Your job is to return every line in the data holding the string "labels".

━━━ Supplied records

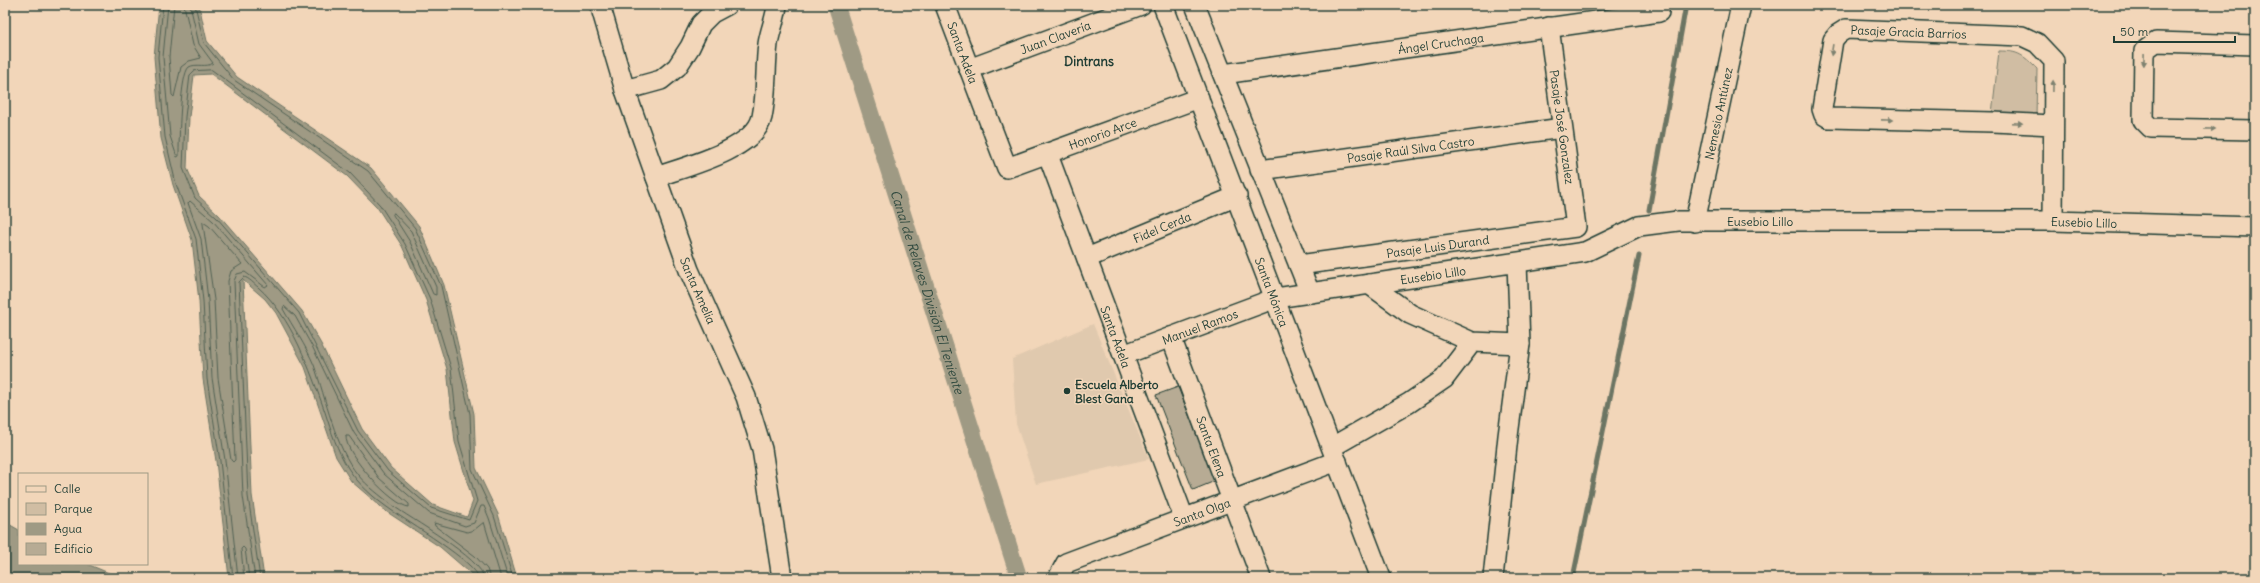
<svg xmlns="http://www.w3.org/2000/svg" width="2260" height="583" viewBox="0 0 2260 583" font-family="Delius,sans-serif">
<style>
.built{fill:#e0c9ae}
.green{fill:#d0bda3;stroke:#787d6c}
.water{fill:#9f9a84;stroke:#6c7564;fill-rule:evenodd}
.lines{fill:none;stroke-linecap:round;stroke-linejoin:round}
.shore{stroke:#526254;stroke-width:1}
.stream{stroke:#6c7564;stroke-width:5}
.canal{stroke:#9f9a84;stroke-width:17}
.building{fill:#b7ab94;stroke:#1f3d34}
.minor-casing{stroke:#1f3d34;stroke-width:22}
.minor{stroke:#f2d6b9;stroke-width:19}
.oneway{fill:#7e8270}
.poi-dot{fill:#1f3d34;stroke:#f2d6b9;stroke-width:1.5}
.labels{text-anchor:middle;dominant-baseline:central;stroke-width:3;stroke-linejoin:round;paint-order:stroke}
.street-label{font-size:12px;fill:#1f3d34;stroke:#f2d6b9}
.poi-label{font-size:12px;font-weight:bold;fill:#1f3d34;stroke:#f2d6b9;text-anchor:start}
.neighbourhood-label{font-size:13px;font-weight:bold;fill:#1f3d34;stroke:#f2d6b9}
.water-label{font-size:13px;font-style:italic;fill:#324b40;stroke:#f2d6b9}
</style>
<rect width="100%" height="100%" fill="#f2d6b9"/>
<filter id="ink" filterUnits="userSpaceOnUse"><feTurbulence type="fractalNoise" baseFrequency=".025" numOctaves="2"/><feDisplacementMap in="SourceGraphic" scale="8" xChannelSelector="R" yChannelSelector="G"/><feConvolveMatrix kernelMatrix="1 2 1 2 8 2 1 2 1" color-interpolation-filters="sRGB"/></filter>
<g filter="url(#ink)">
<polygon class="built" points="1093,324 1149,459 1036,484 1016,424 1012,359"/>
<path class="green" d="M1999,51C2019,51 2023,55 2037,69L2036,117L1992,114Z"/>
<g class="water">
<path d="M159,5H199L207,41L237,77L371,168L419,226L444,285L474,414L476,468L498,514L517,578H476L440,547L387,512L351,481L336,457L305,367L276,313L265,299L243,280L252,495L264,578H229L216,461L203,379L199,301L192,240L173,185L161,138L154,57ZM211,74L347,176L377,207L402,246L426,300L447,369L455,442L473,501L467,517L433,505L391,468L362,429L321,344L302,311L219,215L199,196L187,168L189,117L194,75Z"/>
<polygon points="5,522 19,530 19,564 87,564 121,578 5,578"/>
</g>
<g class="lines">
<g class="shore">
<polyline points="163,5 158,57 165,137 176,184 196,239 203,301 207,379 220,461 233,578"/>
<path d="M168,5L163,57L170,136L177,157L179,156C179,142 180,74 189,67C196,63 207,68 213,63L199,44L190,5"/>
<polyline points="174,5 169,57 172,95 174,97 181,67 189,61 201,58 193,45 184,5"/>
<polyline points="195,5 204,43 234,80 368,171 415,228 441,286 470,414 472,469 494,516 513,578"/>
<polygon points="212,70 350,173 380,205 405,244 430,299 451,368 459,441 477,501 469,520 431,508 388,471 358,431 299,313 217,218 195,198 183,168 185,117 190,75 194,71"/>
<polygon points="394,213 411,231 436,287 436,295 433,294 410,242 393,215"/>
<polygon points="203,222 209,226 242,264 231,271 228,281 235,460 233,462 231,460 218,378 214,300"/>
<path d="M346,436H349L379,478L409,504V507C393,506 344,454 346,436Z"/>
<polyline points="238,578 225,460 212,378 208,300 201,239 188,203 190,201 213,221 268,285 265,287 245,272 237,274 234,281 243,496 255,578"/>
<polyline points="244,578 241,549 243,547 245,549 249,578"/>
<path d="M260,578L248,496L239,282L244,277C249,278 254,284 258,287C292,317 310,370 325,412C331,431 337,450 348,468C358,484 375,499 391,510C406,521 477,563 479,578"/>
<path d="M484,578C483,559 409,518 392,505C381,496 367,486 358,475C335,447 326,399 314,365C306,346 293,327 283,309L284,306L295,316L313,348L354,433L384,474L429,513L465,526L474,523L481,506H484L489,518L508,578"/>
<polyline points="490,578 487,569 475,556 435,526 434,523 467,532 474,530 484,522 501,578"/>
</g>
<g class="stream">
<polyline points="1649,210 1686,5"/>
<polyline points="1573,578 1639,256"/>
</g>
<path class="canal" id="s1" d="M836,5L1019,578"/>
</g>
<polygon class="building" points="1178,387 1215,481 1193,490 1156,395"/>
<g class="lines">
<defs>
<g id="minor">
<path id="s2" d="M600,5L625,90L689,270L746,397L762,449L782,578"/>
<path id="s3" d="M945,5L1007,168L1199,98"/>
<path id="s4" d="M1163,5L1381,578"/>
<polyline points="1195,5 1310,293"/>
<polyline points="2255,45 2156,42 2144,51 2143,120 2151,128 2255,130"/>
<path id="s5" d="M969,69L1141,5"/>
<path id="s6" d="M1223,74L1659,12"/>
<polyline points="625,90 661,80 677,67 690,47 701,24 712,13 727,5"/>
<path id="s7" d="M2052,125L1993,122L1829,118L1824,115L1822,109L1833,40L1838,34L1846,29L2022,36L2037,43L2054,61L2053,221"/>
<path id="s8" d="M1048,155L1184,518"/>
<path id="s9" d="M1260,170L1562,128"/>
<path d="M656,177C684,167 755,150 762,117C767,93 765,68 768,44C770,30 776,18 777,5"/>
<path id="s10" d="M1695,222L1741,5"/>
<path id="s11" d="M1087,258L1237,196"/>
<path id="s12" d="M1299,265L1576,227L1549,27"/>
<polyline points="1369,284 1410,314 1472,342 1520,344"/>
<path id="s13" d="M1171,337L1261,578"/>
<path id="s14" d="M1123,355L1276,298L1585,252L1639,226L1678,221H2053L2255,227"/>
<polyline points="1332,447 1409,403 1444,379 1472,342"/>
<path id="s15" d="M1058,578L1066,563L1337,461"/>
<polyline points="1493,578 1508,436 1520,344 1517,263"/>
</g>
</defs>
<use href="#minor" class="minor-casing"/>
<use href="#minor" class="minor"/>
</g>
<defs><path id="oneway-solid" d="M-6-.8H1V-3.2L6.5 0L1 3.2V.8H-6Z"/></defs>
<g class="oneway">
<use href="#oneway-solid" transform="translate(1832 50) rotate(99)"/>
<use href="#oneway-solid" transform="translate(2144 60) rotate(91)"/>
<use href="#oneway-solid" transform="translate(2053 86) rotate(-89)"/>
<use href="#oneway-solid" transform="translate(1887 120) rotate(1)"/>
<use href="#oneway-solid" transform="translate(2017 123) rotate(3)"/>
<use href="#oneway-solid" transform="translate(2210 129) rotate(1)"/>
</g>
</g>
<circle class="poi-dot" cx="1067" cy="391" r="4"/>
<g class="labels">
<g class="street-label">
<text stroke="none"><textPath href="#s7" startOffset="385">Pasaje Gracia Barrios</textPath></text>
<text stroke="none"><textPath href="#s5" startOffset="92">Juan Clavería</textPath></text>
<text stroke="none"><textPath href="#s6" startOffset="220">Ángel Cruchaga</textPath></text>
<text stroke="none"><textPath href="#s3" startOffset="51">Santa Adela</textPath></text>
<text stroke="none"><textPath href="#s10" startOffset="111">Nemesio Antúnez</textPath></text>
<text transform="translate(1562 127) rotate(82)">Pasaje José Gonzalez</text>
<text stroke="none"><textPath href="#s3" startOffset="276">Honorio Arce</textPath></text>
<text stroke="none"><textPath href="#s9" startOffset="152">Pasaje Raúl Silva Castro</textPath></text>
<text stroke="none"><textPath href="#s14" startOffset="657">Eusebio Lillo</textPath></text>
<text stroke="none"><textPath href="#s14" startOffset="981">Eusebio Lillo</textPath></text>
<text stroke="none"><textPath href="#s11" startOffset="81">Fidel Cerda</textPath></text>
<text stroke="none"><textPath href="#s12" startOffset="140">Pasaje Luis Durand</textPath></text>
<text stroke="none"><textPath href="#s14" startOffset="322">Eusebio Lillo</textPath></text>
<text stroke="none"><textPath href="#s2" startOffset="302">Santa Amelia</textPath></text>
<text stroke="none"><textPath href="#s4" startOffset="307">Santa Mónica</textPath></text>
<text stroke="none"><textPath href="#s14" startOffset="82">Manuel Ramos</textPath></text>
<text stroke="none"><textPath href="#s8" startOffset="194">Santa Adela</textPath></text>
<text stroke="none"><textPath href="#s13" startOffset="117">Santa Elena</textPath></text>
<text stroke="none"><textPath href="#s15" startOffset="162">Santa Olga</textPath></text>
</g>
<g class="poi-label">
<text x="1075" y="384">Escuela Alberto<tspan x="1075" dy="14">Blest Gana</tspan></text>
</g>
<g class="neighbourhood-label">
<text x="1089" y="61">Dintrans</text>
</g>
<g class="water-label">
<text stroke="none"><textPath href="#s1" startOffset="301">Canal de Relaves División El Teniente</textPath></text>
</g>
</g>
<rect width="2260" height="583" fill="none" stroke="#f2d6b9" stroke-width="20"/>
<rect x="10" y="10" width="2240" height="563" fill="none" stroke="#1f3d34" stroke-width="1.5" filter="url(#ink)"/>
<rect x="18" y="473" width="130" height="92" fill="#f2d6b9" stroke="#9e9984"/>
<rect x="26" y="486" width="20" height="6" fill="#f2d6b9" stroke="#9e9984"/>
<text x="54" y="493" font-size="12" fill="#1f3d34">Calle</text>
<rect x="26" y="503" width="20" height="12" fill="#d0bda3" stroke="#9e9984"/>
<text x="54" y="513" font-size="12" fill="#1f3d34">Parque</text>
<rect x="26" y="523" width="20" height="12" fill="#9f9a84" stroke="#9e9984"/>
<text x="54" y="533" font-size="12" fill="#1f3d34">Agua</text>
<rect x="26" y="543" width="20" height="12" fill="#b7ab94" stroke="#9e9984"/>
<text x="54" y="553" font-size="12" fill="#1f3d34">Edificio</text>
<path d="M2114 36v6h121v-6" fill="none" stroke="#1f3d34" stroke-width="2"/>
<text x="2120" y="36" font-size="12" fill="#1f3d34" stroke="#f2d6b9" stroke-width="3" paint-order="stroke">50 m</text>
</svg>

━━━━━━

Result of the task:
.labels{text-anchor:middle;dominant-baseline:central;stroke-width:3;stroke-linejoin:round;paint-order:stroke}
<g class="labels">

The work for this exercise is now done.